» Your objective
Please print exactly the lines running from the one that contains "行動に対する評価は非常に二極化しています" to the end of the data, with both lines included.

(Beginning of Entries shown)

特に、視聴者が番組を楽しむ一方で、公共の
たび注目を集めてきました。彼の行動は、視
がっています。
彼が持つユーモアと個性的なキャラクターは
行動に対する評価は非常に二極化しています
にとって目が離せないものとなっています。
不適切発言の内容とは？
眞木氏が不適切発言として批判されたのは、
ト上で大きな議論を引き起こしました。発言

(End of Entries shown)

» Reply to the exercise
行動に対する評価は非常に二極化しています
にとって目が離せないものとなっています。
不適切発言の内容とは？
眞木氏が不適切発言として批判されたのは、
ト上で大きな議論を引き起こしました。発言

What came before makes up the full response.